Activity. Your answer should be the lines below from the one holding "Identify the document" through the one holding "table_cell [709, 149, 1742, 291]", copied exactly and with nothing else.

START Entries provided

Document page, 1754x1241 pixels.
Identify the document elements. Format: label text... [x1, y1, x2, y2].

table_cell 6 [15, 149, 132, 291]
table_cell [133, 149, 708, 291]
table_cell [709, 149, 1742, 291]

END Entries provided
START Entries provided

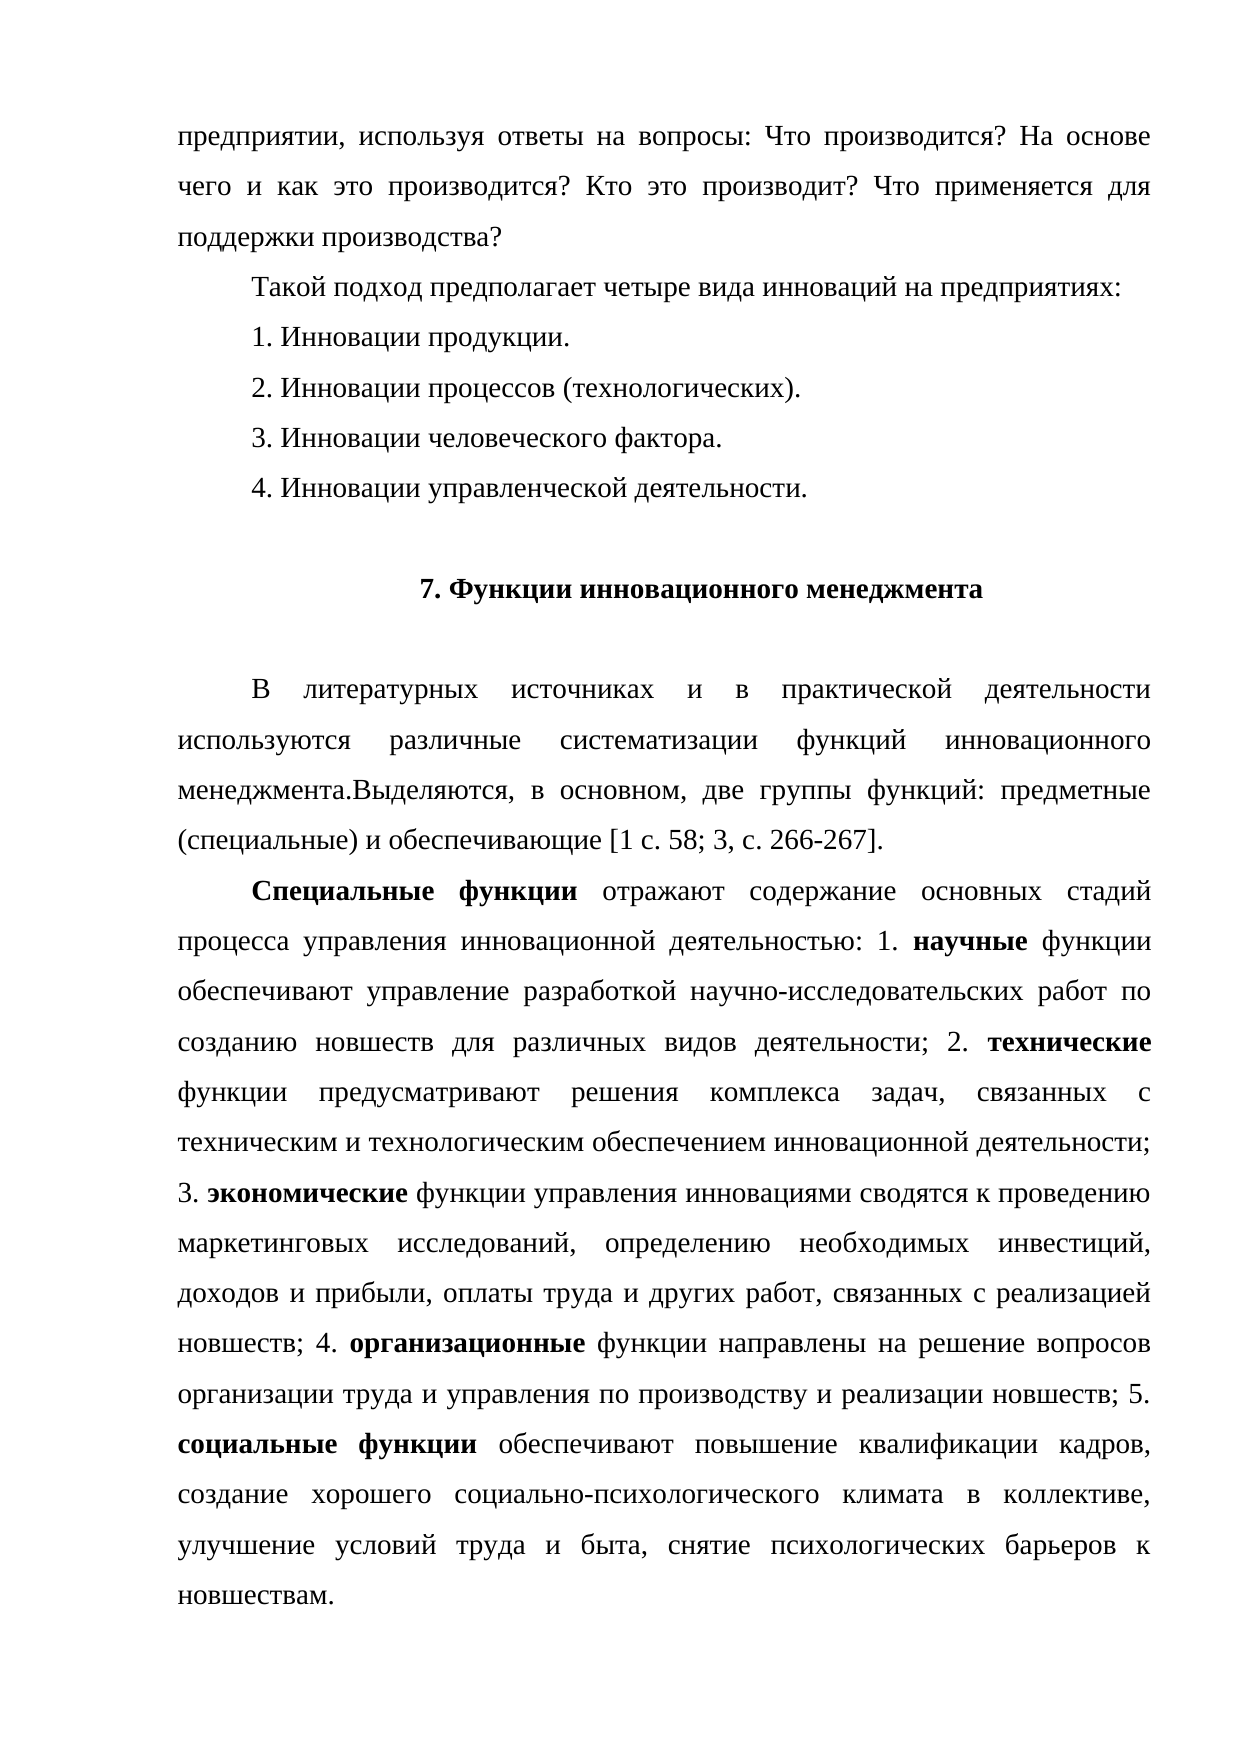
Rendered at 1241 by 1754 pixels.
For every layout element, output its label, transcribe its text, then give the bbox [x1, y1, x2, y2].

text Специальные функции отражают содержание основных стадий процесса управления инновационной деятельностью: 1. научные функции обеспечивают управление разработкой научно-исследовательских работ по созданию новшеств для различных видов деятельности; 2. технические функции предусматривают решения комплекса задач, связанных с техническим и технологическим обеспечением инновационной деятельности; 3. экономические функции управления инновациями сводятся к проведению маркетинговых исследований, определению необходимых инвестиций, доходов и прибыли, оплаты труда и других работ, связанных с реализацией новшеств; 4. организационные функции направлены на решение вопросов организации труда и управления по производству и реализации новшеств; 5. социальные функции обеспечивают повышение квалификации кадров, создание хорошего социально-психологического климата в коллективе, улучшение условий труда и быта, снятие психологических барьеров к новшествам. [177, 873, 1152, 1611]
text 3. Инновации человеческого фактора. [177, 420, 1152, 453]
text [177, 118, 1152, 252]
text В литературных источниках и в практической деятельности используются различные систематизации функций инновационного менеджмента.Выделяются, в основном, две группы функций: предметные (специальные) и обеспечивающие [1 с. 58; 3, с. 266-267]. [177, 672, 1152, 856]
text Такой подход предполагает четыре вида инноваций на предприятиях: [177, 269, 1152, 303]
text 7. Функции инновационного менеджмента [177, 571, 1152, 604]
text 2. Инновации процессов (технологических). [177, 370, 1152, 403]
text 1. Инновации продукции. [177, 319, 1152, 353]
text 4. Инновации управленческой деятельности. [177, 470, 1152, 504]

END Entries provided
START Entries provided

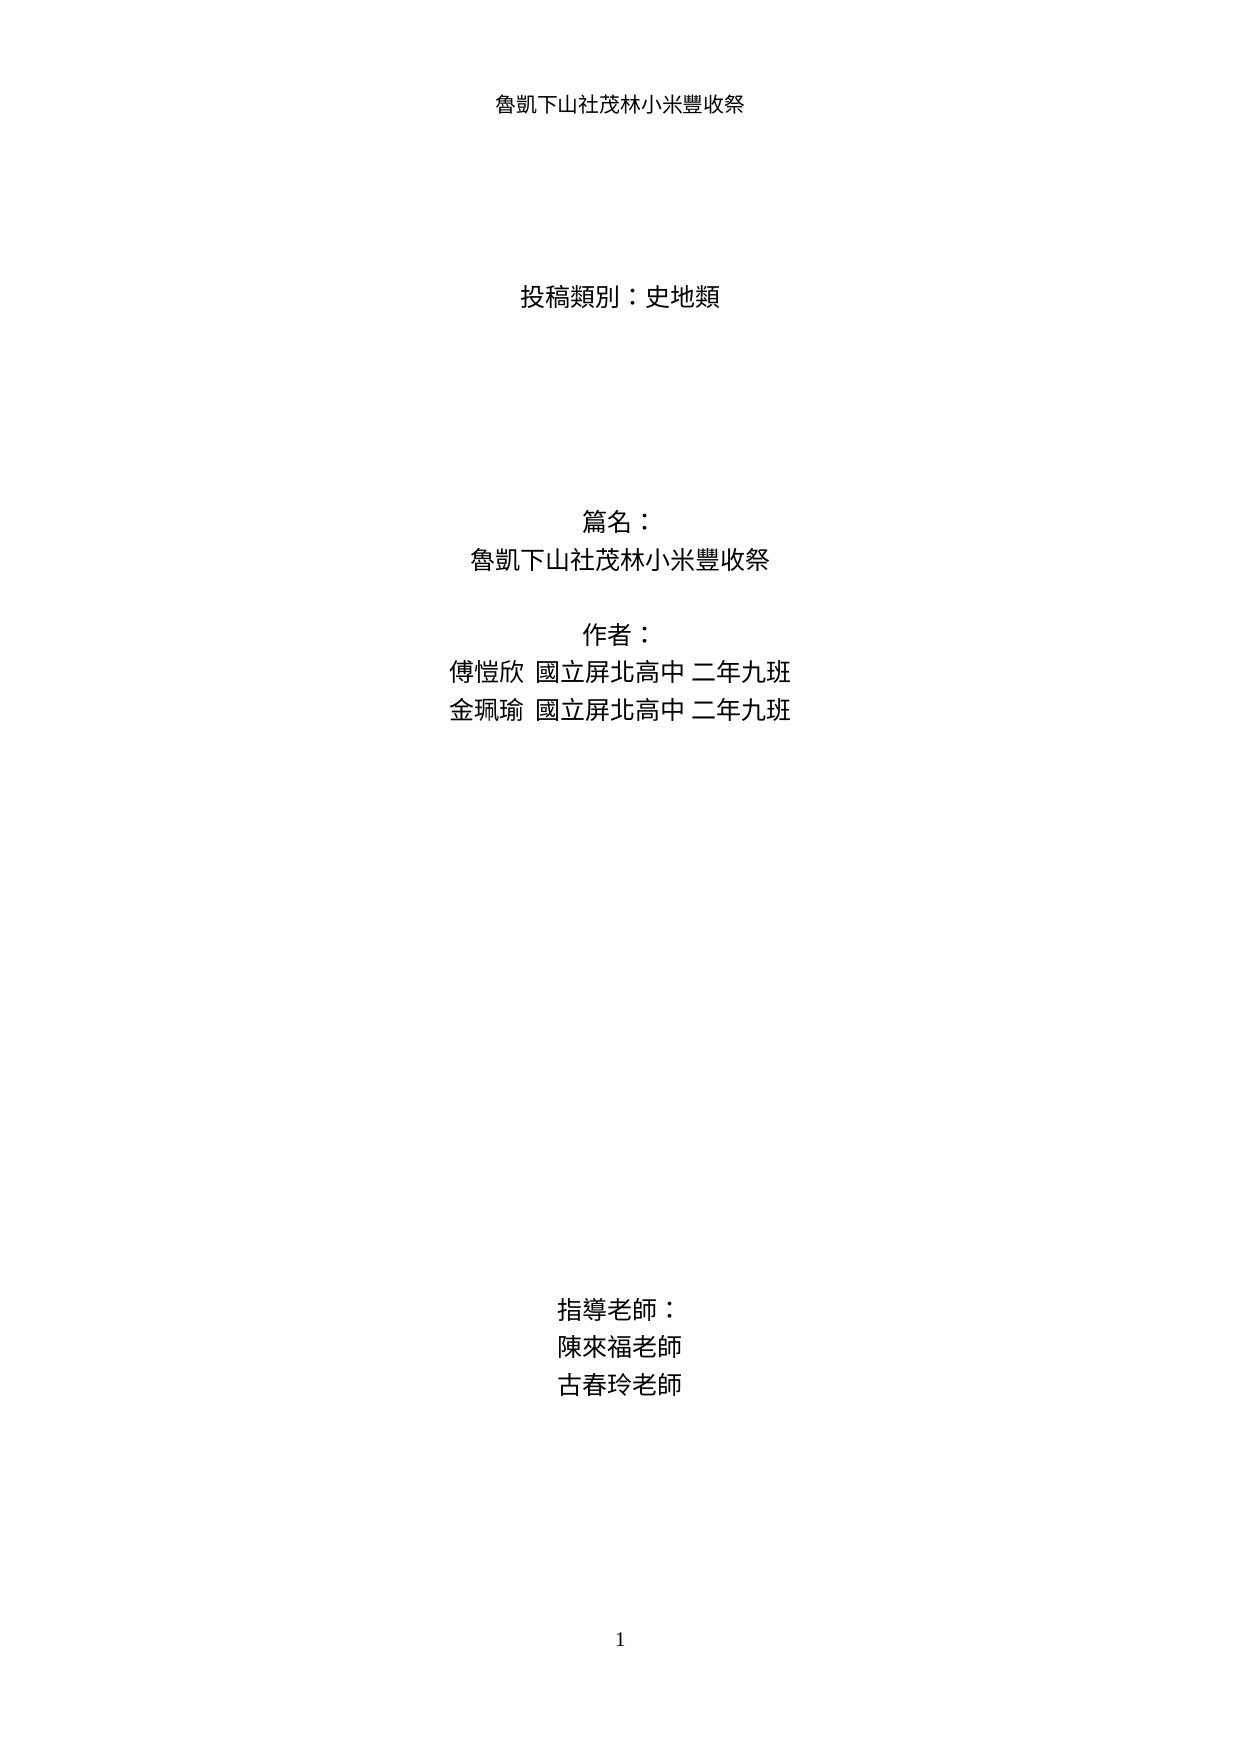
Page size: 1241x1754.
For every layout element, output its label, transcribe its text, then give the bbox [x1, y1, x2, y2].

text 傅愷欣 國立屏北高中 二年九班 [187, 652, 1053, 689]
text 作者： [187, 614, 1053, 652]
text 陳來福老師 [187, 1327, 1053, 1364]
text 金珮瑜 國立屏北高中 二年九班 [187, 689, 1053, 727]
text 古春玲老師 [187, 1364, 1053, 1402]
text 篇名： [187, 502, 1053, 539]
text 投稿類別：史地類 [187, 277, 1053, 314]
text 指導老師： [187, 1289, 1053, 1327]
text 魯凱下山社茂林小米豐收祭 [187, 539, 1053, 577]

END Entries provided

Solution.
Identify the document elements. Format: label text... [x1, y1, x2, y2].

table_cell 6 [15, 149, 132, 291]
table_cell [133, 149, 708, 291]
table_cell [709, 149, 1742, 291]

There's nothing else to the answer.